Girls follows the story of a Yorkshire village, its gritty groundedness and very real sense of rooted commonsense, practicality, wholesome working class values and a community who always mucked in together in a crisis. Girls is moving, emotional, poignant, hard hitting, sentimental, at times morbid and mawkish but never depressing. It's the story of every day life, every day events, real people with real feelings, real hopes and real ambitions. In fact Girls is hearteningly real, absolutely genuine with its finger on the pulse of our lives and the way we lead our lives.

Girls in fact is the story of Calendar Girls, that wonderful film adaptation starring Helen Mirren, and now a story that beautifully captured the moment when a wife deals with her terminally ill husband John now sadly confined to a wheelchair before sadly passing away towards the end of the first half of the show, disappearing behind the poetic hills of Yorkshire. And then Girls carries out the brief that it was assigned with and then executed with tear jerking perfection. It could not have gone any better.

Together these tough as teak Yorkshire girls collectively peak as a united, crusading, bold, determined and fizzily feisty band of women with guts, nerve and gallivanting gusto. With daring determination and reckless enthusiasm they all decide that the only way they could celebrate the life of John's memory would be to take their clothes off and pose for the Great British calendar.

Now this was the point of the show when vast swathes of the male audience suddenly harked back to their teenage years and pretended they were 18 again. There was little in the way of reaction more a reluctant acknowledgement that this has always been the way.

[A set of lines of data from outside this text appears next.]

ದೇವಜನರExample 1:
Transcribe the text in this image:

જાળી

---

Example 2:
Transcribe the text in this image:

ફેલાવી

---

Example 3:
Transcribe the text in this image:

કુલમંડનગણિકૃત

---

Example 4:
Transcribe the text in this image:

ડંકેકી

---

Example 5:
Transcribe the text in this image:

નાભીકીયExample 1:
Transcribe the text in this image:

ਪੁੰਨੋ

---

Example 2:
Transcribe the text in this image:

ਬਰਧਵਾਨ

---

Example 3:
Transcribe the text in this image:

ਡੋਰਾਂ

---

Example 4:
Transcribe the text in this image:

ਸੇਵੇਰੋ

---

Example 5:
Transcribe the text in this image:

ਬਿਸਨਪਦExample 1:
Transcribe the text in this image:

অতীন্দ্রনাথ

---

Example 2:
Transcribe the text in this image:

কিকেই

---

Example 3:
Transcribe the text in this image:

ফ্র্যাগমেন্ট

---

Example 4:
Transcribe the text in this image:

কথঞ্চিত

Everywhere you looked men were closing their eyes, opening their eyes and then turning to look at their wives and girlfriends in search of that knowing smile. But there was surely a point during Girls when even the most worldly of men and women must have thought just they'd seen it all although maybe they hadn't after this enlightening show.

So it was then finally that the Women's Institute revealed its brightest and most outrageous colours. There were the mouth watering jam and cream cakes with mountainous tiers of jam and cream oozing and dripping cholesterol and guilt. Then there were the endless choir practices, village fetes full of country comforts and rose tinted nostalgia. There were the marvellous marrow competitions and last but not least the naughtily revealing Calendar where bra straps were flung off with wild abandon, skirts gleefully whipped off for the delicious delectation of tongue hanging men and iced buns with cherries strategically positioned in heaving, buxom breasts, cleavages that left little to the imagination.

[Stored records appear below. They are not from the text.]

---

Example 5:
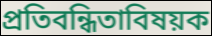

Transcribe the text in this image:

প্রতিবন্ধিতাবিষয়ক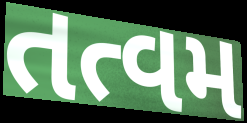
તત્વમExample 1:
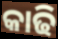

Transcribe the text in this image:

କାଢି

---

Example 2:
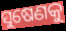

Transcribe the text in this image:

ସୁଷେଣକୁ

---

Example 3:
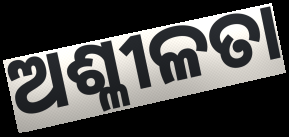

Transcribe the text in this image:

ଅଶ୍ଳୀଳତା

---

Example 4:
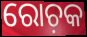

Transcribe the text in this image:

ରୋଚ଼କ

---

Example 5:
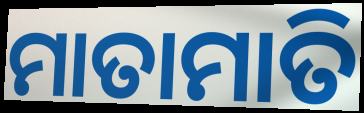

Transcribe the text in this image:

ମାତାମାତିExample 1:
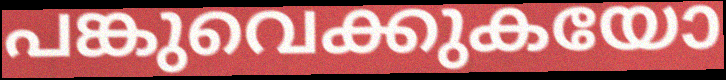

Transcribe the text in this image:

പങ്കുവെക്കുകയോ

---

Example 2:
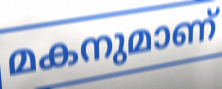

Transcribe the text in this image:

മകനുമാണ്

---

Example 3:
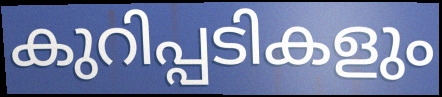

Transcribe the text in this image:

കുറിപ്പടികളും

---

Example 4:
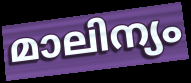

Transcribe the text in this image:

മാലിന്യം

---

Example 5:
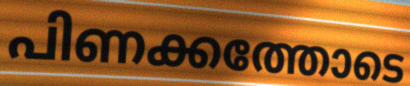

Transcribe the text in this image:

പിണക്കത്തോടെ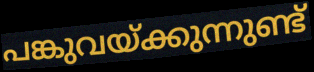
പങ്കുവയ്ക്കുന്നുണ്ട്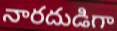
నారదుడిగాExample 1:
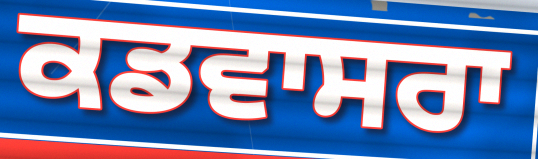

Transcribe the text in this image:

ਕਡਵਾਸਰਾ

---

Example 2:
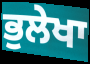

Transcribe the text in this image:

ਭੁਲੇਖਾ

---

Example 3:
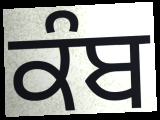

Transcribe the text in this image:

ਕੰਬ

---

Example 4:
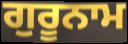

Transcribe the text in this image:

ਗੁਰੂਨਾਮ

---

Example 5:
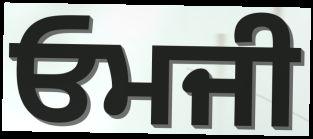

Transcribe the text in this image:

ਓਮਜੀ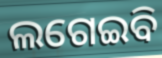
ଲଗେଇବିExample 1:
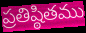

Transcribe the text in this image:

ప్రతిష్ఠితము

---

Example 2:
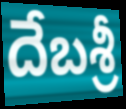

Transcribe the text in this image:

Suddenly I had one of those Barbara Windsor and Sid James Carry On moments when those naughty seaside pier postcards showed rather more than they should have done at the time. But here Girls merely hinted at sex and innuendo contenting itself with a gentle innocence and the merest glimpse of flesh and flirtatiousness, of carefree flightiness and harmless in jokes.

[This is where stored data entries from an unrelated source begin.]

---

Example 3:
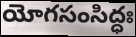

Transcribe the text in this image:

యోగసంసిద్ధః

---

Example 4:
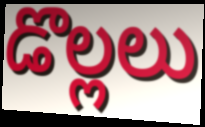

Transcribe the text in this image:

డొల్లలు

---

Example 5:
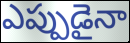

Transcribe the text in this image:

ఎప్పుడైనాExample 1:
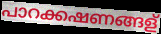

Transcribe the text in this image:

പാറക്കഷണങ്ങള്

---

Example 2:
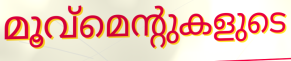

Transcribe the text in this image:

മൂവ്മെന്റുകളുടെ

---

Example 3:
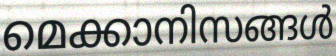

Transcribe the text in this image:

മെക്കാനിസങ്ങൾ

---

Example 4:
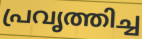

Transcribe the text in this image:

And so my wife and I once again emerged into the heart of the West End, to a now grown up and vibrant Soho, to nearby Denmark Street, the jazzy heart of London with its Tin Pan Alley trumpets and memorable saxophones. Then we found ourselves back in the Charing Cross Road, once filmed for immortality for the movie audience and still renowned for its leather bound books and more books, heavy and light books, books that were witty and thought provoking and stories that must have been well and truly hidden away in dark and obscure corners of Charing Cross Road for decades upon decades.

 But I couldn't take my eye off those electric guitars ready to launch their electrifying tunes and melodies. We returned to Leicester Square Tube station with a spring in our step and a sense that London had done it again. It had pulled off that trick again. It had woven its spell, made us feel as if we truly belonged and invited us back again. As it always has.